[Stored data]
┌────────

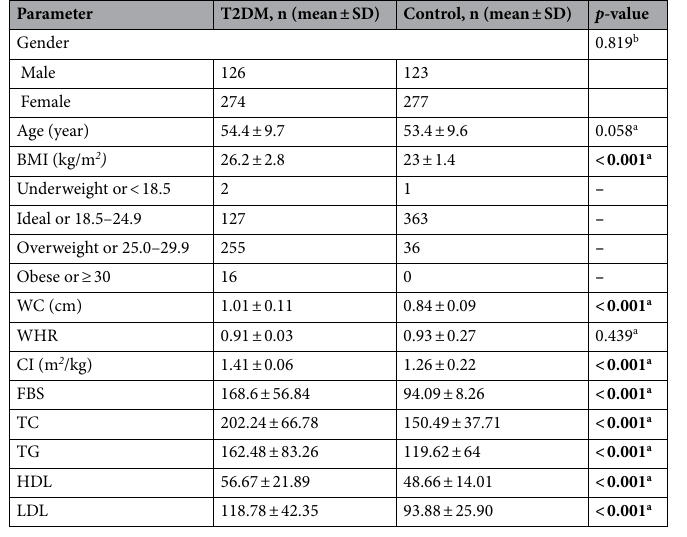
Table 1. Clinical and demographic data of patients with T2DM and healthy controls. T2DM Type 2 Diabetes Mellitus, n represents the numbers, BMI body mass index, WC waist circumference, WHR waist-to-hip ratio, CI conicity index, FBS fasting blood sugar, TC total cholesterol, TG triglyceride, HDL high-density lipoprotein, LDL low-density lipoprotein, a Mann–Whitney-Wilcoxon test; b Pearson Chi-Square test. Statistically significant parameters ( p -value < 0.05) are shown in Bold and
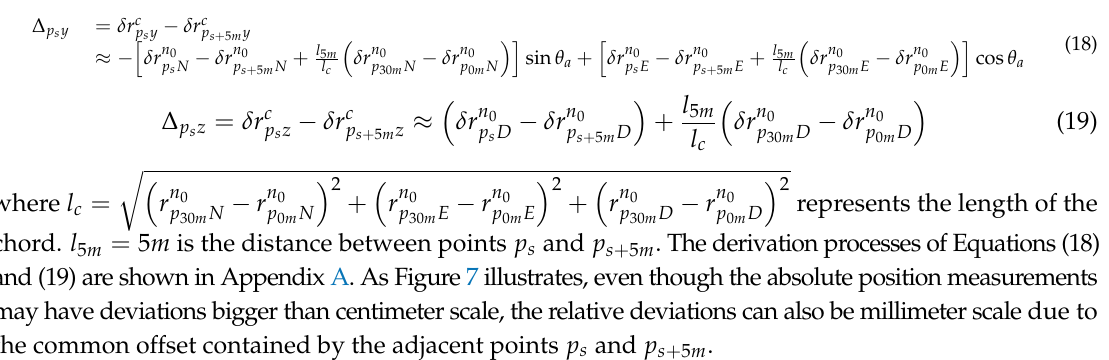
Substituting Equations (16) and (17) into Equation (1) yields the alignment irregularity and the level irregularity. Since gradient of the railway track is very small (25 m/1000 m for the largest gradient) and the turning radius is very large (2000 m) in general, the alignment irregularity and the level irregularity can be simplified by ignoring the small terms as Equations (18) and (19) show:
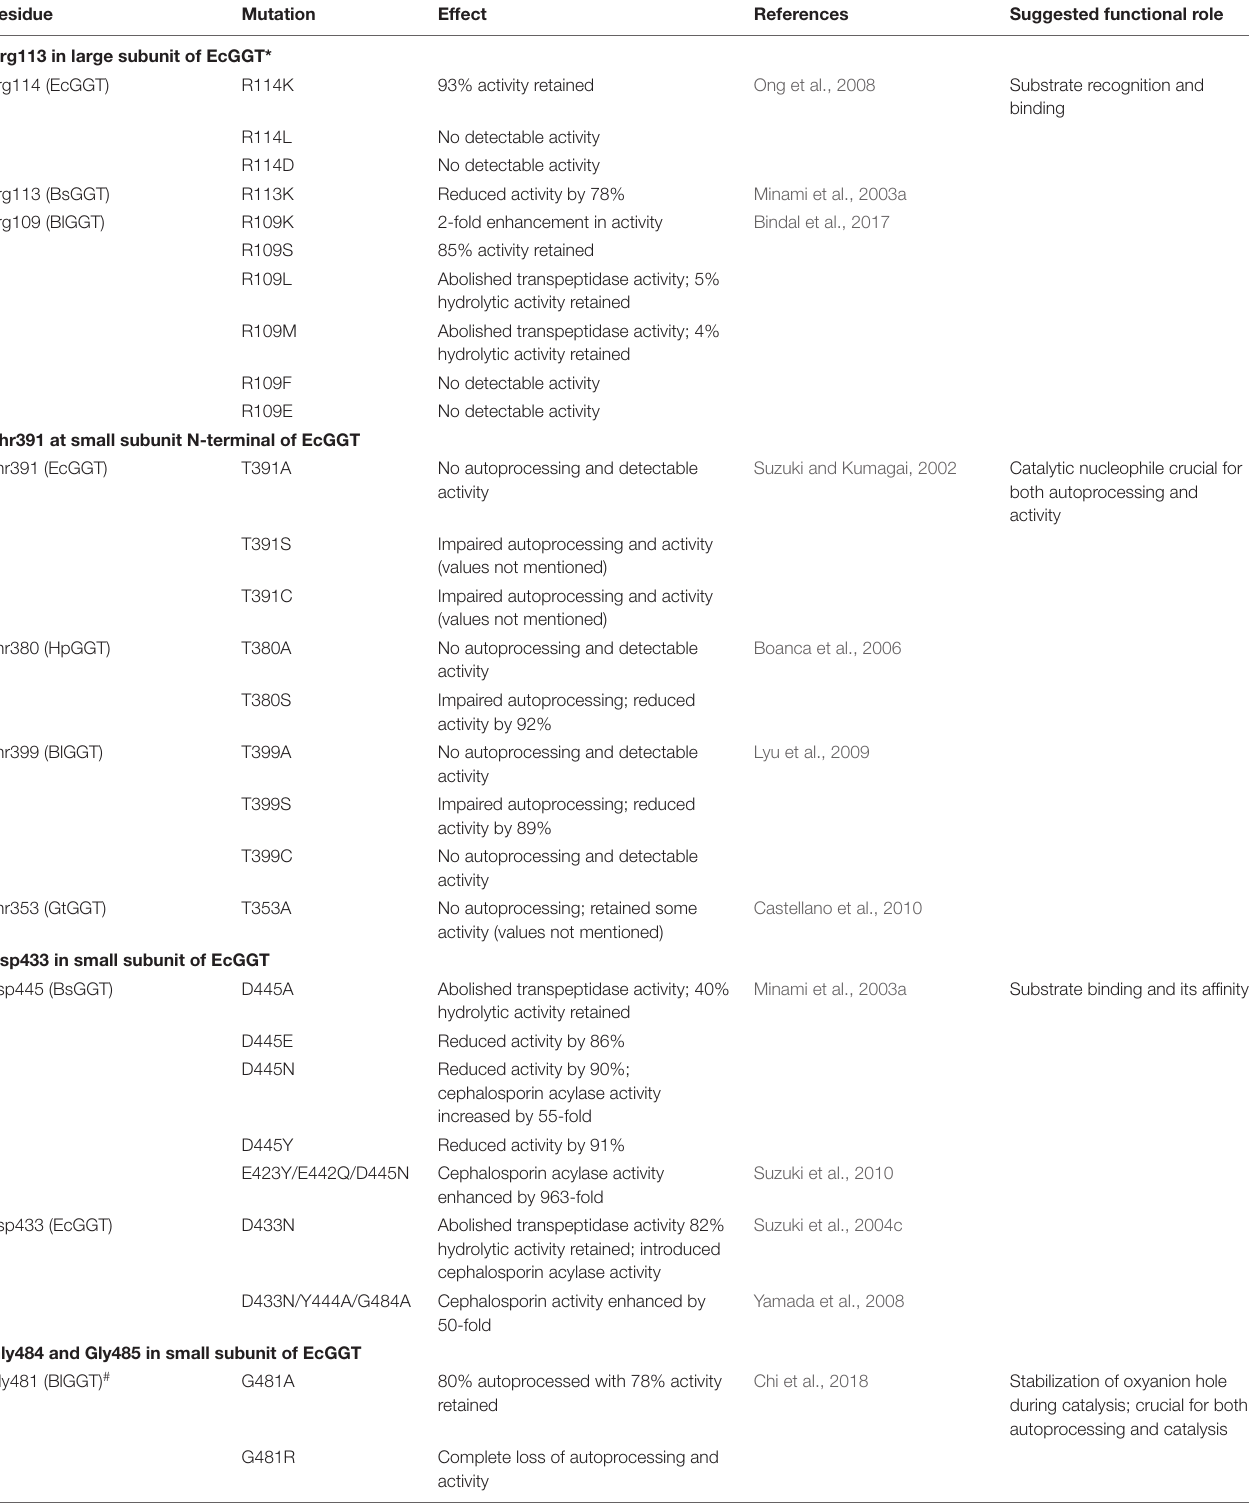
TABLE 3 | List of mutations performed in conserved and catalytically important residues of bacterial gamma-glutamyl transpeptidases (GGTs) and their effect on autoprocessing and activity. Residue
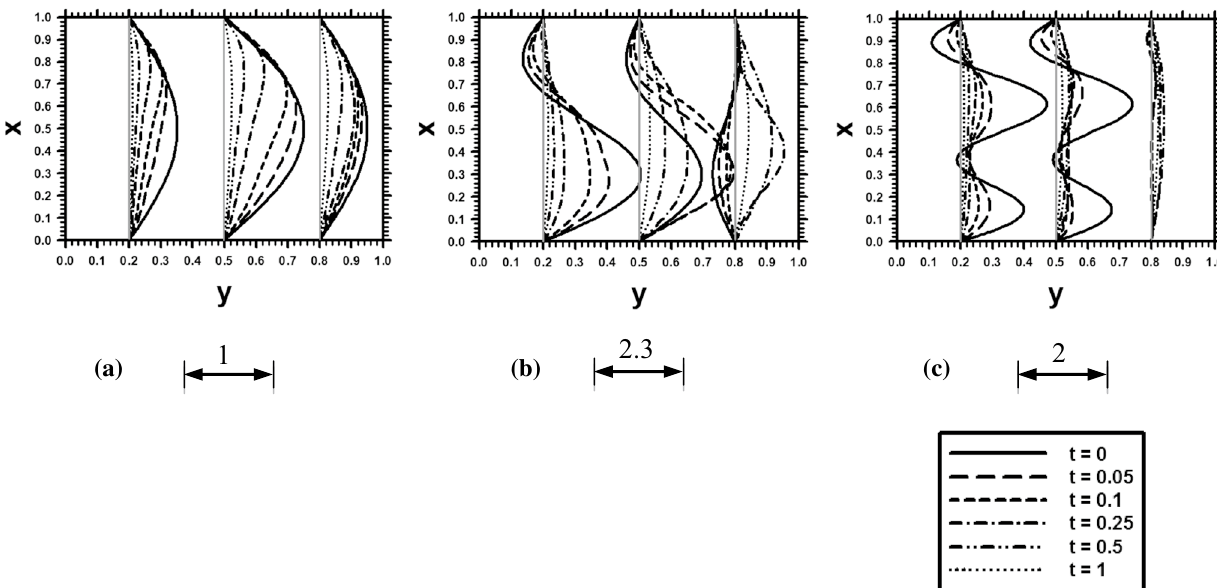
Fig. 2 A sample of distribution of the velocity of the a longitudinal ( u ), b depth ( v ) and c transverse ( w ) along the length and for passing plate 𝜐 through the middle of the width ( =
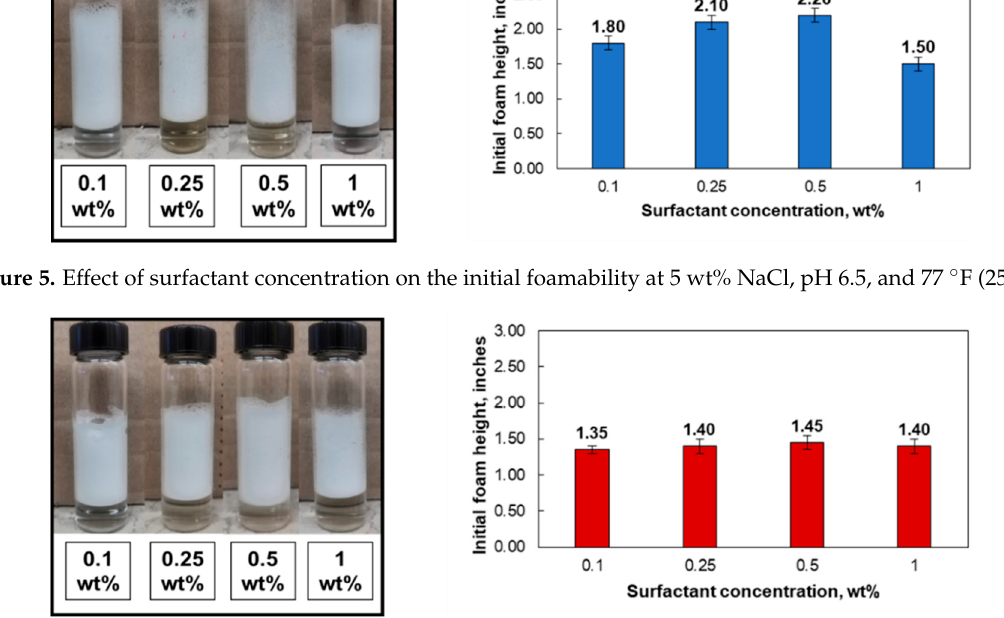
Figure 6. Effect of surfactant concentration on the initial foamability at 20 wt% NaCl, pH 6.5, and 77 ◦ F (25 ◦ C).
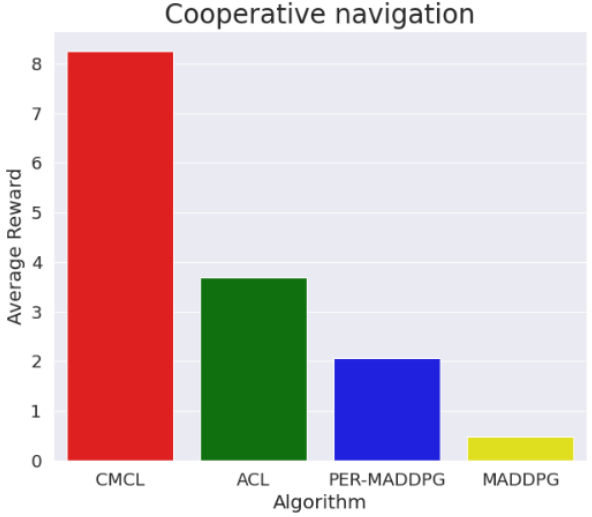
Landmark Figure 10. Diagram of the training effect of CMCL algorithm in cooperative environment. 5.1.2. Competition Experiment In a cooperative training environment, agents share the observed value of the envi- ronment to maximize the total reward value, but in a multi-agent competition task, as training progresses, the policies of their opponents are constantly improved, resulting in the continuous fluctuation of the cumulative reward value. In addition to cooperating with other agents, the agent also needs to make policy corrections for the opponent’s pol- icy. The multi-agent competition experiment uses the predator-prey experiment in the MPE environment. On a two-dimensional plane with side length 1, 𝑚 predators and 𝑛 prey are randomly generated, as well as three randomly generated obstacles, whose area is relatively large, which can prevent the intelligent body from observing and moving. The goal of predators is to capture prey as quickly as possible through team cooperation. During this process, the predators and the prey move randomly, and the prey move twice as fast as the predators. During the predation process, all predators form a team to hunt down the prey, and the capture is considered successful when the distance between the predator and the prey is less than the pursuit radius. To construct the sparse reward scene of the predator-prey environment, the dense reward function set according to the distance between predator and prey is canceled. Therefore, the reward value obtained by the predator agent at each time step consists of two parts: 1. When the predator encounters the prey, it will receive a positive reward value, that is, the capture reward value 𝐷 1 ; 2. To prevent agents from escaping the bound- ary, when agent hits the wall, it will receive a negative reward value, that is, the collision reward value 𝐷 2 . The capture reward is as follows:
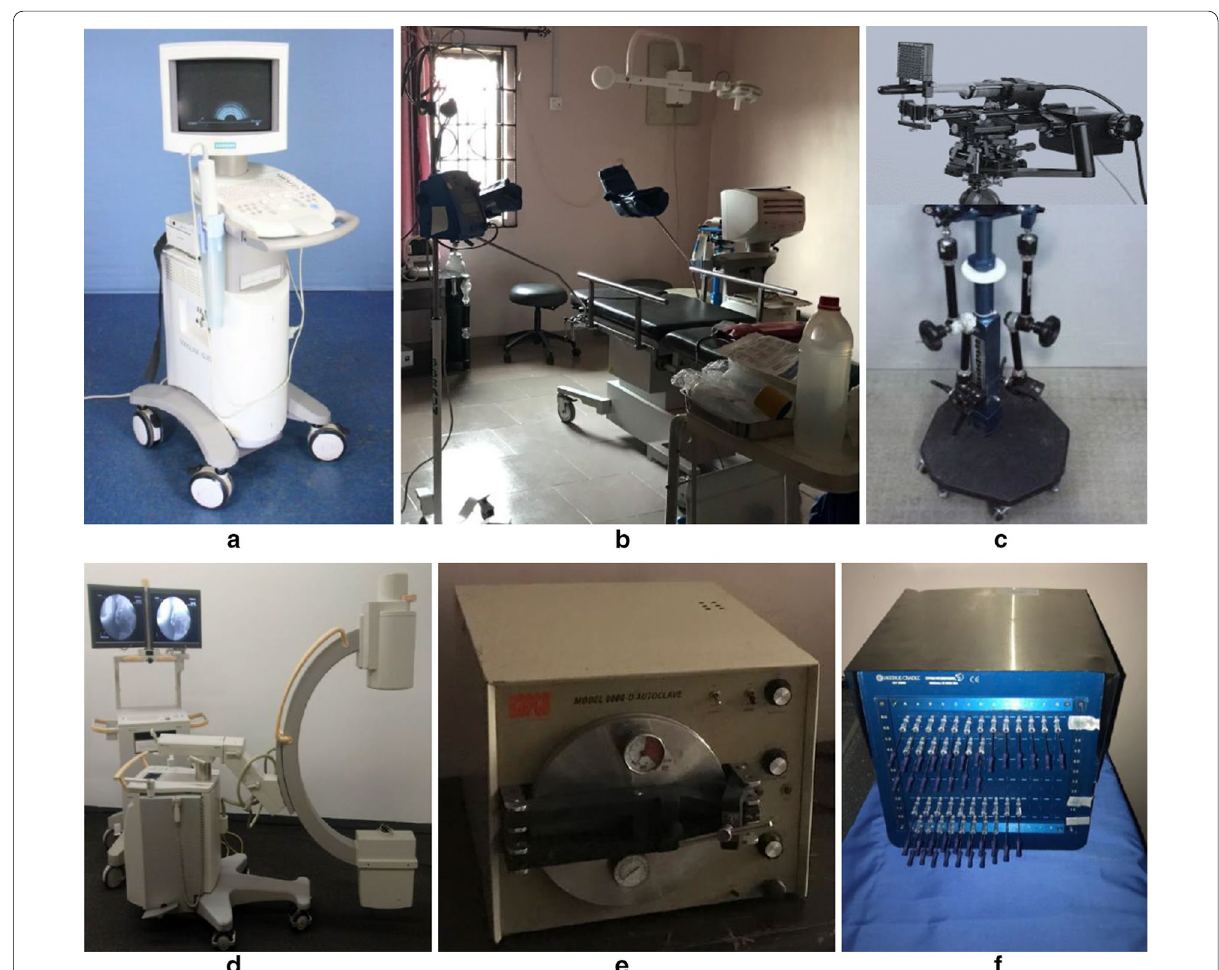
Fig. 2 Main technology components used to perform the first brachytherapy prostate implant procedures at the LA’Newton oncology Clinic, Benin City—Nigeria. A major technology component not included in the figure is the software, treatment planning system (TPS), used to calculate the dose distribution generated by the radioactive I-125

└────────

Problem statement
Please find, in the entries above, every line where "distribution" occurs, and copy it.

Response area
Fig. 2 A sample of distribution of the velocity of the a longitudinal ( u ), b depth ( v ) and c transverse ( w ) along the length and for passing plate 𝜐 through the middle of the width ( =
Fig. 2 Main technology components used to perform the first brachytherapy prostate implant procedures at the LA’Newton oncology Clinic, Benin City—Nigeria. A major technology component not included in the figure is the software, treatment planning system (TPS), used to calculate the dose distribution generated by the radioactive I-125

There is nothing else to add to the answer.